* Materials provided

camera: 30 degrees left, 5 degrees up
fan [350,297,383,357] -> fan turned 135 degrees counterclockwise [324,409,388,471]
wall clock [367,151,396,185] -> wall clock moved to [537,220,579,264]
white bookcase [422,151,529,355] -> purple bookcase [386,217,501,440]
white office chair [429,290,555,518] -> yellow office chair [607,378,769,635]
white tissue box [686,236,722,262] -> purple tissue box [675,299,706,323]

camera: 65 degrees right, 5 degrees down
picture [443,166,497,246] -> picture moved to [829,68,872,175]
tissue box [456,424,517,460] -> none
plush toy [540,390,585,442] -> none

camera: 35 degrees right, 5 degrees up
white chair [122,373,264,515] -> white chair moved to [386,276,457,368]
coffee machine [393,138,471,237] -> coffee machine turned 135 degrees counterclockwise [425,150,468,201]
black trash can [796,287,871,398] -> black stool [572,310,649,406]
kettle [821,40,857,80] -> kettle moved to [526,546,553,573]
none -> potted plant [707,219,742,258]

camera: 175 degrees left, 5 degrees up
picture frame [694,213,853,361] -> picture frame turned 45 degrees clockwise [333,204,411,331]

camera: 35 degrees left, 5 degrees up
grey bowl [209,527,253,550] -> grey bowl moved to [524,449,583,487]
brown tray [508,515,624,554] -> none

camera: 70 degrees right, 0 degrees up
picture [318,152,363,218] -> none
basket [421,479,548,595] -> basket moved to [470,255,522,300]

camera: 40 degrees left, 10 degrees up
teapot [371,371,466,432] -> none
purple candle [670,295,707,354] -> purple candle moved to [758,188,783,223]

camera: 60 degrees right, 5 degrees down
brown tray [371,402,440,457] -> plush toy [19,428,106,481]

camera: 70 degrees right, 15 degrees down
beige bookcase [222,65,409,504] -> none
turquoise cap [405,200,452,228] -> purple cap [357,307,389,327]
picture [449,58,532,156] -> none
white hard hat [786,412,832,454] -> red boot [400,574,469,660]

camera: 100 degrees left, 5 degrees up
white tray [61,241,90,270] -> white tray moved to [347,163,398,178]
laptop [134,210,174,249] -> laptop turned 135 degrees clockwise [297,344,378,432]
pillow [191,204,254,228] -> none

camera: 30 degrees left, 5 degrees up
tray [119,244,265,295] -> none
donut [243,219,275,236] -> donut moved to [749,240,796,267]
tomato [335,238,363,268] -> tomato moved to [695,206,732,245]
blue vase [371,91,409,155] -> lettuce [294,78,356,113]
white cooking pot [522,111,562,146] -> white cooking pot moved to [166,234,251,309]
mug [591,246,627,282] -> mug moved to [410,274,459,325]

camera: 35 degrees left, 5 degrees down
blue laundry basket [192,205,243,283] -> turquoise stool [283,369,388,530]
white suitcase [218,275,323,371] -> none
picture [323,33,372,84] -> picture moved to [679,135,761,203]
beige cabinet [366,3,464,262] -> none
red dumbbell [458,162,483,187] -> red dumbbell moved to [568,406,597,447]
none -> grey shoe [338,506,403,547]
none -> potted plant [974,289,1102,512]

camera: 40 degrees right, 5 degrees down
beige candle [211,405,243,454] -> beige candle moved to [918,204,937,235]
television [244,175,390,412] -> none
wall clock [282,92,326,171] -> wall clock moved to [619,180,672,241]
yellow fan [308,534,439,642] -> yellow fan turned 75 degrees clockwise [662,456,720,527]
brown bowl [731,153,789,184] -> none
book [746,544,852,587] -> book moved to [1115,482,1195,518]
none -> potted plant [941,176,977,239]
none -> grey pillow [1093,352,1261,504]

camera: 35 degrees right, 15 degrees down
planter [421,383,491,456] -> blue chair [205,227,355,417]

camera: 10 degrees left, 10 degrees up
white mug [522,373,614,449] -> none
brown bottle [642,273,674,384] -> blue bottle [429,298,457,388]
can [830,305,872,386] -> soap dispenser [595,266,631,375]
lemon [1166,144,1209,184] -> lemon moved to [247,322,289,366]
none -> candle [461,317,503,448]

* Task to carry out
Return the material exactly as it stands above, but only from its first line to the line containing "camera: 35 degrees right, 5 degrees up", both ends included.

* Expected output
camera: 30 degrees left, 5 degrees up
fan [350,297,383,357] -> fan turned 135 degrees counterclockwise [324,409,388,471]
wall clock [367,151,396,185] -> wall clock moved to [537,220,579,264]
white bookcase [422,151,529,355] -> purple bookcase [386,217,501,440]
white office chair [429,290,555,518] -> yellow office chair [607,378,769,635]
white tissue box [686,236,722,262] -> purple tissue box [675,299,706,323]

camera: 65 degrees right, 5 degrees down
picture [443,166,497,246] -> picture moved to [829,68,872,175]
tissue box [456,424,517,460] -> none
plush toy [540,390,585,442] -> none

camera: 35 degrees right, 5 degrees up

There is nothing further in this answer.